FoI campaigners condemn MPs' bid to hide expenses

The Government has been accused of "disgraceful" behaviour after another bid was launched to sidestep a ruling ordering publication of details of MPs' expenses under Freedom of Information law.

The Commons authorities have spent hundreds of thousands of pounds scanning and redacting about a million receipts from claims since losing a lengthy FoI battle last May.

But none of them will be released under plans set out by Leader of the House Harriet Harman this afternoon.

Instead, the law will be changed retrospectively so that MPs' expenses are published annually under 26 categories, rather than the current 13.

"The public will have more information than they ever have before and we will take it back to 2005 so that for all members, each year their allowances against 26 headings will be made public," Harman told the Commons.

A spokesman for the Commons leader confirmed that if parliament approved the measures, the receipts would not be published - although the Information Tribunal and High Court had ordered that they should be.

But the House authorities said the process of redaction would continue at least until the proposals were passed.

Matthew Elliott of the TaxPayers' Alliance said: "It is an absolute disgrace that the Government are going to such absurd lengths to keep MPs' expenses secret from the very people who pay the bills.

"This is taxpayers' money, these are elected representatives and the people have a right to know how their money is being spent.

"These desperate measures will only harm Parliament's standing by making people wonder what it is that politicians have to hide."

The Commons authorities ran up a bill of some £150,000 over three years fighting Freedom of Information requests for disclosure of a receipt-by-receipt breakdown of MPs' spending on second homes.

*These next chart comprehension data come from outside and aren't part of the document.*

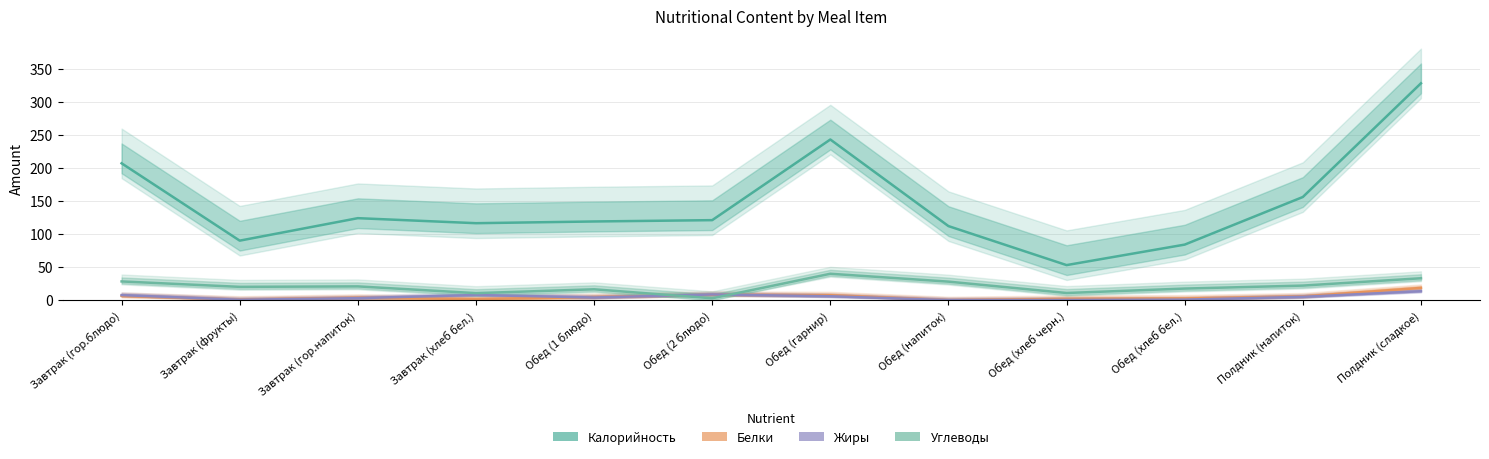

Reading left to right, transcribe all the data shown in this chart.

Калорийность: Завтрак (гор.блюдо)=207.0	Завтрак (фрукты)=90.0	Завтрак (гор.напиток)=124.0	Завтрак (хлеб бел.)=116.4	Обед (1 блюдо)=119.0	Обед (2 блюдо)=121.0	Обед (гарнир)=243.0	Обед (напиток)=112.0	Обед (хлеб черн.)=53.0	Обед (хлеб бел.)=84.0	Полдник (напиток)=156.0	Полдник (сладкое)=328.0
Белки: Завтрак (гор.блюдо)=6.4	Завтрак (фрукты)=0.8	Завтрак (гор.напиток)=3.6	Завтрак (хлеб бел.)=1.6	Обед (1 блюдо)=4.6	Обед (2 блюдо)=8.2	Обед (гарнир)=7.4	Обед (напиток)=0.0	Обед (хлеб черн.)=1.8	Обед (хлеб бел.)=2.5	Полдник (напиток)=5.6	Полдник (сладкое)=18.5
Жиры: Завтрак (гор.блюдо)=7.6	Завтрак (фрукты)=0.6	Завтрак (гор.напиток)=3.0	Завтрак (хлеб бел.)=7.8	Обед (1 блюдо)=4.0	Обед (2 блюдо)=8.6	Обед (гарнир)=5.9	Обед (напиток)=0.0	Обед (хлеб черн.)=0.3	Обед (хлеб бел.)=0.8	Полдник (напиток)=5.0	Полдник (сладкое)=13.5
Углеводы: Завтрак (гор.блюдо)=28.3	Завтрак (фрукты)=20.1	Завтрак (гор.напиток)=20.8	Завтрак (хлеб бел.)=10.6	Обед (1 блюдо)=16.4	Обед (2 блюдо)=2.8	Обед (гарнир)=39.9	Обед (напиток)=28.0	Обед (хлеб черн.)=10.8	Обед (хлеб бел.)=17.5	Полдник (напиток)=22.0	Полдник (сладкое)=33.1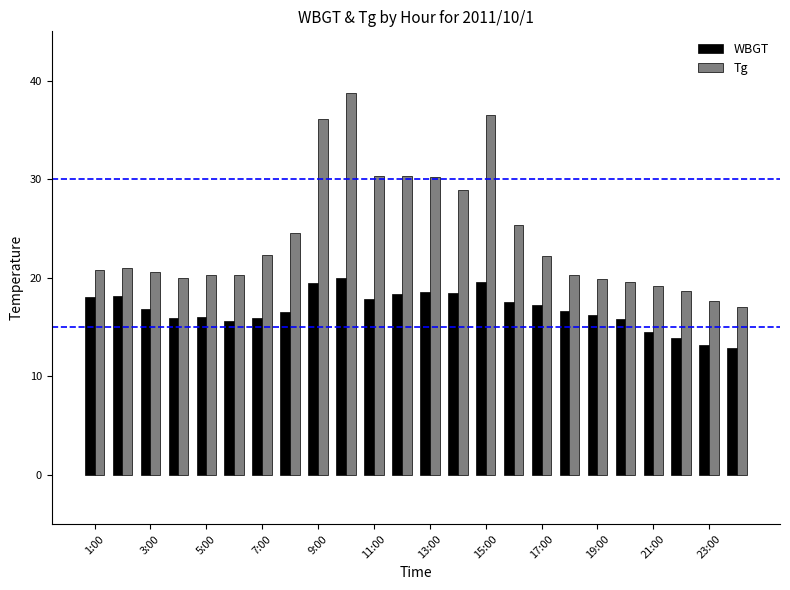

What is the difference between the second highest and second lowest values in the Tg series?

18.9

They appeared to have admitted defeat last May after the High Court backed the Information Tribunal's decision.

But the autumn deadline for publication passed with officials complaining that the process of scanning and redaction - expected to cost around £1m - was proving more complex than first thought.

Senior figures had been privately indicating that the material was unlikely to be ready before next autumn - although until now there has been no suggestion the publication would be scrapped.

Harman used business questions in the Commons to outline changes to the regime, but made no explicit reference to the FoI ruling or receipts.

She said the public had to be given information about expenses in an "affordable and proportionate" way, and added: "We want to make sure that the public have confidence that there are clear rules and they know what is going on."

She also set out new tighter auditing processes, in the wake of a Government consultation on how to improve trust in the £93m parliamentary expenses system.

The consultation followed a long-running review of MPs' allowances which culminated in MPs scrapping, under pressure from the Government and party leaders, the much-derided "John Lewis list".

Following pressure from party leaders, MPs voted to scrap the List and tighten lax auditing procedures so that any spending over £25 required a receipt.

Under the new proposals, Personal Additional Accommodation Expenditure - the new term covering second home allowance - will list "headline" figures for mortgage interest, rent, hotel costs, council tax, fixtures, fittings and furnishings, subsistence and other household costs including service changes, utilities, telecommunications, maintenance and repairs.

But Campaign for Freedom of Information director Maurice Frankel said the headings were too vague for the public to have confidence about how their money was being used.

"The individual expenses claims of senior officials across the public sector are publicly available under the FoI Act," he said.

"There is no justification for allowing members of parliament to meet a lower level of scrutiny than senior officials across the public sector.

"Chief constables, local authority chief cxecutives, senior BBC executives and others have to release their individual expenses claims, and that should be the case for MPs too."

The campaign group pointed out that the FoI Act was amended in July 2008, to exclude MPs' addresses from the scope of FoI requests and to prevent the disclosure of any regular spending on travel or future travel arrangements.

These changes were justified as necessary to protect MPs' security, but the group said the new proposals cannot be justified on security grounds.

Freedom of information campaigner Heather Brooke told Sky News: "It's shocking that one of the first things MPs plan to do upon their return is to further erode public trust in their probity.

"The Speaker and the House authorities promised the British people on numerous occasions that all MPs' expenses would be made fully transparent by October 2008.

"The date was moved to December. That date came and went. Then we're told the expenses will be published in summer 2009.

"Now MPs plan to override a high court ruling by changing the law so they continue to keep secret their expense receipts."

She added: "Changing the law when you don't like what the judiciary has to say is the sort of thing we expect from Silvio Berlusconi. It seems our MPs are using him as their role model.

"Constituents can be certain that by their secretive behaviour, MPs have made it clear they have a lot to hide."

MPs will vote on the proposals in the Commons next Thursday and, if passed, they will be implemented this year.